## Direction
Reproduce word for word the lines of the records between the one containing "collection date as typed: early October" and the one containing "family: Annonaceae", inclusive.

[Collection entries]
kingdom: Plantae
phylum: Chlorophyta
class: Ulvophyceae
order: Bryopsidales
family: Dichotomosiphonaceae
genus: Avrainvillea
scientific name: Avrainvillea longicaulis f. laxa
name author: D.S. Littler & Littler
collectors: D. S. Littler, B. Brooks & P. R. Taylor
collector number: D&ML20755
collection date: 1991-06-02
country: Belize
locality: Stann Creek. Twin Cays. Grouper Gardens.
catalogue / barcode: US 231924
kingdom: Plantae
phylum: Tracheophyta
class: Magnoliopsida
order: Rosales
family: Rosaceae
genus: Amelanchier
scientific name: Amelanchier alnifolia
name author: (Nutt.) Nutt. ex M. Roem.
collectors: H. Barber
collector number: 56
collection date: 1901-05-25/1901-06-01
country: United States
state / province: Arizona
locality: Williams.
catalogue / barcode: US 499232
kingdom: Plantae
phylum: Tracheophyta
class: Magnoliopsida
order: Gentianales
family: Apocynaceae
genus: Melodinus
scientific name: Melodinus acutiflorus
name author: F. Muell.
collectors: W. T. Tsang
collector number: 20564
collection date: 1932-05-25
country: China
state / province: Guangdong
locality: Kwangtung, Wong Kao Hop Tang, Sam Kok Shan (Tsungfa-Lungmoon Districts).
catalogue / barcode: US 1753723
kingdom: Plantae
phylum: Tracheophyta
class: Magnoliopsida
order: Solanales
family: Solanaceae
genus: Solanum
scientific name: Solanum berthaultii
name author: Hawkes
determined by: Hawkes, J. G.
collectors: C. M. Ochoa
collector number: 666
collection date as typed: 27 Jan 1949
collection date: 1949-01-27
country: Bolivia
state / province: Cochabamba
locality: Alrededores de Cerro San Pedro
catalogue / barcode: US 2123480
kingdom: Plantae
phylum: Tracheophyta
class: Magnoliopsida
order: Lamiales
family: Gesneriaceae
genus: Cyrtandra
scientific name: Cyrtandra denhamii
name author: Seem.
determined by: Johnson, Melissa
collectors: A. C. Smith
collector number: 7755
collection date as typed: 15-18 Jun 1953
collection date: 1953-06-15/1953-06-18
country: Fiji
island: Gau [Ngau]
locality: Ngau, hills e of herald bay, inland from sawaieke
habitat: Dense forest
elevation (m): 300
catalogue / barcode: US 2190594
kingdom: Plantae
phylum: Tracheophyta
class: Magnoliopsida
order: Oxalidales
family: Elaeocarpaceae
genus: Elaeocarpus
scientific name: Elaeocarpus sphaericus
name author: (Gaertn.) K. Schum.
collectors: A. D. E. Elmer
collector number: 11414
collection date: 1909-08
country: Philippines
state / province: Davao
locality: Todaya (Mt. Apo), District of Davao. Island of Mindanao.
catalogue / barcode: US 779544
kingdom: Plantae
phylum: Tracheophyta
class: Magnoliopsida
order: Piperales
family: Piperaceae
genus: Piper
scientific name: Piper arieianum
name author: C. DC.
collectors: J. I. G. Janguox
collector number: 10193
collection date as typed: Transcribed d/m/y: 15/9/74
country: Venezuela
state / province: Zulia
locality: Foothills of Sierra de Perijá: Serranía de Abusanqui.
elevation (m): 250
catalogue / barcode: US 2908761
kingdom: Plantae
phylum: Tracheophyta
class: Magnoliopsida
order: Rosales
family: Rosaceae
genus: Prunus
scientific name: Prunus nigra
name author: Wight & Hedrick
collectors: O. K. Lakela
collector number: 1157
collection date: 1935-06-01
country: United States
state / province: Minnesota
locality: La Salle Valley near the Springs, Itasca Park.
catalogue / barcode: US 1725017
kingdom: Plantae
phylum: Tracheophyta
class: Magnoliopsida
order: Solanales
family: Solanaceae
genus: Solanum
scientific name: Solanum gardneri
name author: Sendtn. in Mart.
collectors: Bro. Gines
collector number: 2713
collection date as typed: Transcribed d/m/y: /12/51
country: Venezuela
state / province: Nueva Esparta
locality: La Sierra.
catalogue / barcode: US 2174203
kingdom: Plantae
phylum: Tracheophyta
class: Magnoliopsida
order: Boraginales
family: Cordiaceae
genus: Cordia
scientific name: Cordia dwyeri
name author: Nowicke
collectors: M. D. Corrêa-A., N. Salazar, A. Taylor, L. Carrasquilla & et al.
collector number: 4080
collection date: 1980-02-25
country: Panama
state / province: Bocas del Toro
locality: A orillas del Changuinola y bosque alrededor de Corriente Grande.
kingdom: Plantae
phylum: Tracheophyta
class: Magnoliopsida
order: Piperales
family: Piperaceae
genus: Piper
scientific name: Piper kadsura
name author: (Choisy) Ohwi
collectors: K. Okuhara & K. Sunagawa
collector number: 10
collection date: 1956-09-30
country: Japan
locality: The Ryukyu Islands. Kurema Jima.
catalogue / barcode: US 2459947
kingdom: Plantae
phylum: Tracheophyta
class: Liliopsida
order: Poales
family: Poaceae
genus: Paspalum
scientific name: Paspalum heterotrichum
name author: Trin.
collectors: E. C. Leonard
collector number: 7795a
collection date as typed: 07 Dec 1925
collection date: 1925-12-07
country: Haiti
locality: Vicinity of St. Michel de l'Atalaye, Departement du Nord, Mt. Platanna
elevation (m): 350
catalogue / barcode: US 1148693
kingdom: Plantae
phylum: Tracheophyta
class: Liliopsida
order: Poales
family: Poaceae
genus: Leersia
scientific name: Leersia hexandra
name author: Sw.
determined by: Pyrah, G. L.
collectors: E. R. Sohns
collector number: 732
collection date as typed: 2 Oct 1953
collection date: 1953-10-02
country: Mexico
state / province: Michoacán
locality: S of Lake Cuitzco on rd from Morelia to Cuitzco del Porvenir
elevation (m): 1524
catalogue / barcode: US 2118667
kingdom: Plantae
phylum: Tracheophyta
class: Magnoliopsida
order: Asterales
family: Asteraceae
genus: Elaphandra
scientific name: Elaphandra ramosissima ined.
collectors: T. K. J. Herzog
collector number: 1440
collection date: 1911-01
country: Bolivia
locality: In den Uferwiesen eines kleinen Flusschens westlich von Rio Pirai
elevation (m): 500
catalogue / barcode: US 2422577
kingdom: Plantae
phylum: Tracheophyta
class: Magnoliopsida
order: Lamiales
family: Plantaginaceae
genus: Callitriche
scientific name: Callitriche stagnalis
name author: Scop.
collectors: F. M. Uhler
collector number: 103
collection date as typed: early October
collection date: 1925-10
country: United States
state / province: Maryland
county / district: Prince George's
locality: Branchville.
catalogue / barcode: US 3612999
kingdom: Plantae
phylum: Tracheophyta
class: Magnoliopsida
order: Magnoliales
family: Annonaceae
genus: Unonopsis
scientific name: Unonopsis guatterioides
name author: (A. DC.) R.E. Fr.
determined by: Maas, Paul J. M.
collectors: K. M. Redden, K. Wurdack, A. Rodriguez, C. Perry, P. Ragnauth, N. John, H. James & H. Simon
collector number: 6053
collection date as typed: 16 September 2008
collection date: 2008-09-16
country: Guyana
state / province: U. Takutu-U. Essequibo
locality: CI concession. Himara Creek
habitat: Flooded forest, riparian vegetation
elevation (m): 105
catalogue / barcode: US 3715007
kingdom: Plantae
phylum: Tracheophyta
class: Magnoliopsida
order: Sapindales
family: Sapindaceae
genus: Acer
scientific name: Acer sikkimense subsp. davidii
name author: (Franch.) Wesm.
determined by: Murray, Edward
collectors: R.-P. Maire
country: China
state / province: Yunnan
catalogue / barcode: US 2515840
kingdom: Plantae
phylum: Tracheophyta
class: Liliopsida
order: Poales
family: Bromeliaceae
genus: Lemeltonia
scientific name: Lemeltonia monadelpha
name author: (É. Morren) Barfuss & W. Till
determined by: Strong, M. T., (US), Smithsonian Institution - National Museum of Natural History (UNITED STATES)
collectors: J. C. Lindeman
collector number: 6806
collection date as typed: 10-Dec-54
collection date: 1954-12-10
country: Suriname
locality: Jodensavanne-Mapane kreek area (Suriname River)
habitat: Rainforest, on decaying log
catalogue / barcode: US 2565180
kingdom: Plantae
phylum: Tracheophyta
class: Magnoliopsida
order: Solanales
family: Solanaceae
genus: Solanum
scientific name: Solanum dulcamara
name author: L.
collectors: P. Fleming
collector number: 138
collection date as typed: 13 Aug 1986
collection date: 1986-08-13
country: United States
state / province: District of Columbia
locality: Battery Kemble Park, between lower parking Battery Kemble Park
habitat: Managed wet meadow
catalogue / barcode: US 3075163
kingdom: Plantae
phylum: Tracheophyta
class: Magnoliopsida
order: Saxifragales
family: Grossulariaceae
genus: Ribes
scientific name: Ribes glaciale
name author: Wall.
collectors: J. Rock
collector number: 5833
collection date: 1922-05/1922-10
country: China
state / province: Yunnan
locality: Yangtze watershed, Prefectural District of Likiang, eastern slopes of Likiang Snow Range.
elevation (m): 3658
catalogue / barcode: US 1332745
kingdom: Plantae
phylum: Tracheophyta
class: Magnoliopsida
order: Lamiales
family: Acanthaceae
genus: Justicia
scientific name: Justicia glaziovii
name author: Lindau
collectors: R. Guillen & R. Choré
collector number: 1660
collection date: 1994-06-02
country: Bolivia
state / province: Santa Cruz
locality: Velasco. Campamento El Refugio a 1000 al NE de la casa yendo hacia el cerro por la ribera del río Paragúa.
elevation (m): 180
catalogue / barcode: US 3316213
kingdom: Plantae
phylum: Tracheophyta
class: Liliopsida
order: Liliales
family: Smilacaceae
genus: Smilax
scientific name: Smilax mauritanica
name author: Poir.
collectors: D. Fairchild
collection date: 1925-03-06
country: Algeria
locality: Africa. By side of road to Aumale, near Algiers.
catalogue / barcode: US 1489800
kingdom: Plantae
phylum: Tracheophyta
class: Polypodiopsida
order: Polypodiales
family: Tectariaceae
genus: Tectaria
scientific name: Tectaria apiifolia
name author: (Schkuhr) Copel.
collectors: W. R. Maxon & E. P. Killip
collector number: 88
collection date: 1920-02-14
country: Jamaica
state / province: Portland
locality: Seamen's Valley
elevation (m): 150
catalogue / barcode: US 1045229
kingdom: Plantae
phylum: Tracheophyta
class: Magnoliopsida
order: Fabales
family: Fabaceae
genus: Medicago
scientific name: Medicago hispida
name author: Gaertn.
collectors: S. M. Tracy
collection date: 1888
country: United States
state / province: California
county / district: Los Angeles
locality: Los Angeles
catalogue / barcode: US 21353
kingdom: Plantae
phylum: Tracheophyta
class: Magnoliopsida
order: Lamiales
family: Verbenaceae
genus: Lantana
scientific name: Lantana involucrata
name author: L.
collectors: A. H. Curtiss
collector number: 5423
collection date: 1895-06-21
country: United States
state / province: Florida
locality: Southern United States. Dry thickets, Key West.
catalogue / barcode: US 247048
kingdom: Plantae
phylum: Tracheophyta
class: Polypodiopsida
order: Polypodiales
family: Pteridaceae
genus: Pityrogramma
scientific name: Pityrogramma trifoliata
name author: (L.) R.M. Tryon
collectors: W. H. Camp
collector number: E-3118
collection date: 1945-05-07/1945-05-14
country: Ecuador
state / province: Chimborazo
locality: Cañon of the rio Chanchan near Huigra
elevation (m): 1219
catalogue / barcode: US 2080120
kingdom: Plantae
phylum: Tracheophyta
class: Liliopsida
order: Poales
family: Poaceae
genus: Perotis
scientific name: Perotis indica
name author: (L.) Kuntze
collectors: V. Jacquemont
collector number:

## Reply
collection date as typed: early October
collection date: 1925-10
country: United States
state / province: Maryland
county / district: Prince George's
locality: Branchville.
catalogue / barcode: US 3612999
kingdom: Plantae
phylum: Tracheophyta
class: Magnoliopsida
order: Magnoliales
family: Annonaceae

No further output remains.